The tanker freight markets in Q4 2021 did not fulfil expectations of a historically strong quarter, while stricter measures and lockdowns imposed in several countries amid the recent omicron variant and the uncertainty over its impact have shaped an obscure outlook for the tanker markets in the first half of 2022.
OPEC+, which controls about half of global oil supply, stuck with supply increases throughout Q4 2021, with many members, however, underperforming, incapable of hitting their production targets. According to an S&P Global Platts Survey, in November, the coalition pumped around 510,000 b/d below its collective targets. Underinvestment and disruptions in some key oil fields in Angola, Nigeria, Malaysia, and Equatorial Guinea, has resulted in reduced output from those members far lower than their quota. Notably, Nigeria’s oil output fell to 1.47 million b/d in December, reaching a two-decade low.
The spike in freight rate for the West Africa-to-East, 260,000 mt route, fizzled out by end of 2021. On Oct. 25, freight for the West Africa-to-East, 260,000 mt route, was assessed at $14.3/mt, the highest level recorded since the beginning of the year. The short-lived spike was fuelled by strong adjacent markets, with demand in the West African and USG region being particularly strong. According to the British-based ship broker Simpson Spence Young (SSY), 32 and 28 VLCCs loaded in West Africa and the USG respectively in November. However, in the following months, the market experienced a lack of activity, and ample tonnage availability resulted in rates dropping by 12.52% to $12.51/mt by Dec. 31 on the West Africa-to-East, 260,000 mt route. “The West African market has been non-existent lately,” a shipowner said.
Aframax Baltic rates gain
In the Aframax markets, in the Baltic, rates recorded substantial gains on the back of very cold weather in the region. A tight tonnage list for ice class vessels and strong demand, caused freight to rise well above the quarter’s average. According to S&P Global Platts data, freight for the Baltic-to-UKC, 100,000 mt route, was assessed at $18.42/mt on Dec. 31, compared to the quarter’s average of $11.72/mt. Similarly, the time charter equivalent for non-scrubber vessels for the same voyage was assessed at $37,421/day, compared to the quarter’s average of $10,727/day. The need for ice class vessels has created a two-tier market in the North, with the time charter equivalent basis 0.5% bunker fuel, for the UKC-to-UKC, 80,000 mt route, being assessed at $9,921/day on Dec. 31, against the quarter’s average of $6,358/day.

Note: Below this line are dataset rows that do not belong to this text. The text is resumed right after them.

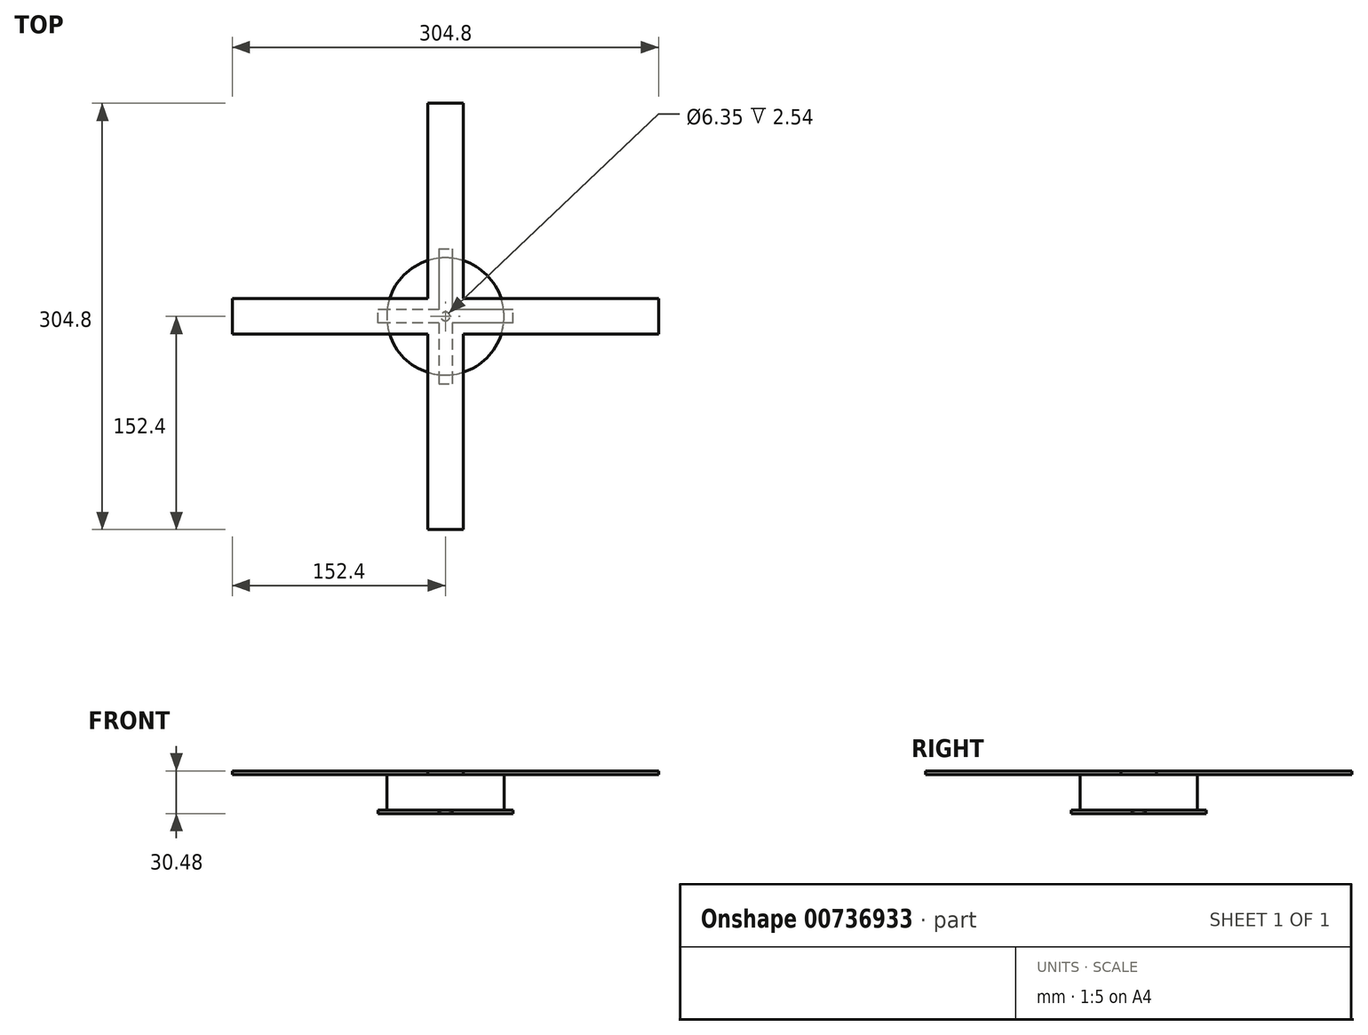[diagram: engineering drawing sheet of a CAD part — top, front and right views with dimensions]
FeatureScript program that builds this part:
annotation { "Feature Type Name" : "Feature", "Feature Type Description" : "" }
export const myFeature = defineFeature(function(context is Context, id is Id, definition is map)
    precondition{}
    {
        {
            var Q0;
            Q0=qCreatedBy(makeId("Top.planeOp"),FACE);
            var sketch = newSketch(context, id + "F0", { "sketchPlane" : qUnion([Q0])});
            skCircle(sketch, "E0", {"center": v(0, 0) * mm, "radius": 41.91 * mm});
            skSolve(sketch);
        }
        {
            var Q0;
            Q0=makeQuery(id+"F0.imprint","IMPRINT",FACE,{"disambiguationData":[TD([[makeQuery(id+"F0.imprint","IMPRINT",EDGE,{"derivedFrom":sQuery(id+"F0.wireOp",EDGE,"E0")}),1.0]])]});
            extrude(context, id + "F1", {"entities" : qUnion([Q0]), "depth" : 25.4 * mm, "offsetDistance" : 25.4 * mm});
        }
        {
            var Q0;
            Q0=makeQuery(id+"F1.opExtrude","CAP_FACE",FACE,{"disambiguationData":[OSD([sQuery(id+"F0.wireOp",EDGE,"E0")])],"isStart":false});
            var sketch = newSketch(context, id + "F2", { "sketchPlane" : qUnion([Q0])});
            skLineSegment(sketch, "E1.bottom", {"start": v(12.7, 152.4) * mm, "end": v(-12.7, 152.4) * mm});
            skLineSegment(sketch, "E1.top", {"start": v(12.7, -152.4) * mm, "end": v(-12.7, -152.4) * mm});
            skLineSegment(sketch, "E1.left", {"start": v(12.7, 152.4) * mm, "end": v(12.7, -152.4) * mm});
            skLineSegment(sketch, "E1.right", {"start": v(-12.7, 152.4) * mm, "end": v(-12.7, -152.4) * mm});
            skPoint(sketch, "E1.middle", {"position": v(0, 0) * mm});
            skLineSegment(sketch, "E2.bottom", {"start": v(152.4, -12.7) * mm, "end": v(-152.4, -12.7) * mm});
            skLineSegment(sketch, "E2.top", {"start": v(152.4, 12.7) * mm, "end": v(-152.4, 12.7) * mm});
            skLineSegment(sketch, "E2.left", {"start": v(152.4, -12.7) * mm, "end": v(152.4, 12.7) * mm});
            skLineSegment(sketch, "E2.right", {"start": v(-152.4, -12.7) * mm, "end": v(-152.4, 12.7) * mm});
            skSolve(sketch);
        }
        {
            var Q0;
            Q0 = qSketchRegion(id + "F2", true);
            extrude(context, id + "F3", {"entities" : qUnion([Q0]), "operationType" : NewBodyOperationType.ADD, "depth" : 2.54 * mm, "offsetDistance" : 25.4 * mm});
        }
        {
            var Q0;
            Q0=makeQuery(id+"F1.opExtrude","CAP_FACE",FACE,{"disambiguationData":[OSD([sQuery(id+"F0.wireOp",EDGE,"E0")])],"isStart":true});
            var sketch = newSketch(context, id + "F4", { "sketchPlane" : qUnion([Q0])});
            skLineSegment(sketch, "E3.bottom", {"start": v(-4.76, -48.26) * mm, "end": v(4.76, -48.26) * mm});
            skLineSegment(sketch, "E3.top", {"start": v(-4.76, 48.26) * mm, "end": v(4.76, 48.26) * mm});
            skLineSegment(sketch, "E3.left", {"start": v(-4.76, -48.26) * mm, "end": v(-4.76, 48.26) * mm});
            skLineSegment(sketch, "E3.right", {"start": v(4.76, -48.26) * mm, "end": v(4.76, 48.26) * mm});
            skPoint(sketch, "E3.middle", {"position": v(0, 0) * mm});
            skLineSegment(sketch, "E4.bottom", {"start": v(48.26, 4.76) * mm, "end": v(-48.26, 4.76) * mm});
            skLineSegment(sketch, "E4.top", {"start": v(48.26, -4.76) * mm, "end": v(-48.26, -4.76) * mm});
            skLineSegment(sketch, "E4.left", {"start": v(48.26, 4.76) * mm, "end": v(48.26, -4.76) * mm});
            skLineSegment(sketch, "E4.right", {"start": v(-48.26, 4.76) * mm, "end": v(-48.26, -4.76) * mm});
            skCircle(sketch, "E5", {"center": v(0, 0) * mm, "radius": 3.18 * mm});
            skSolve(sketch);
        }
        {
            var Q0;
            Q0 = qSketchRegion(id + "F4", true);
            extrude(context, id + "F5", {"entities" : qUnion([Q0]), "operationType" : NewBodyOperationType.ADD, "depth" : 2.54 * mm, "offsetDistance" : 25.4 * mm});
        }
    });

Libyan instability to affect market activity
Towards the end of the quarter, oil prices remained strong on the back of tight oil stocks and a force majeure on Libyan crude oil exports, where key southwestern oil fields were shut down after a blockade by a unit of the Petroleum Facilities Guards on Dec. 20.
According to market sources, the country’s output has fallen to 900,000 b/d currently, compared to 1.2 million b/d in mid-December. Any sustained drop in Libya’s output will not only have a negative effect on tanker demand but could also counter OPEC+ efforts to boost production. According to the IEA, OECD commercial oil stocks in October were 243 million barrels below the 5-year average, a result of demand outpacing supply over the past several months. As announced on Jan. 4, OPEC+ stuck to its existing policy of oil output increases, approving another 400,000 b/d production boost. However, unless countries such as Saudi Arabia, UAE and Kuwait increase their output to compensate for other members’ shortfalls, the coalition’s output will hardly reach the agreed amount.
Following OPEC+ decision to increase output and given a historically weaker Q1 compared to Q4, it is expected that the market will experience an oil surplus in the first months of the new year. This would lead to an oil price drop and a potential shift in oil’s market structure from backwardation to contango, creating increased tanker demand for inventory replenishment given the latest drawdown. However, the unrest in one of the largest oil producing countries, Kazakhstan, and declining output in Libya, could pose an oil supply threat as the omicron variant is not projected to have a great impact on demand.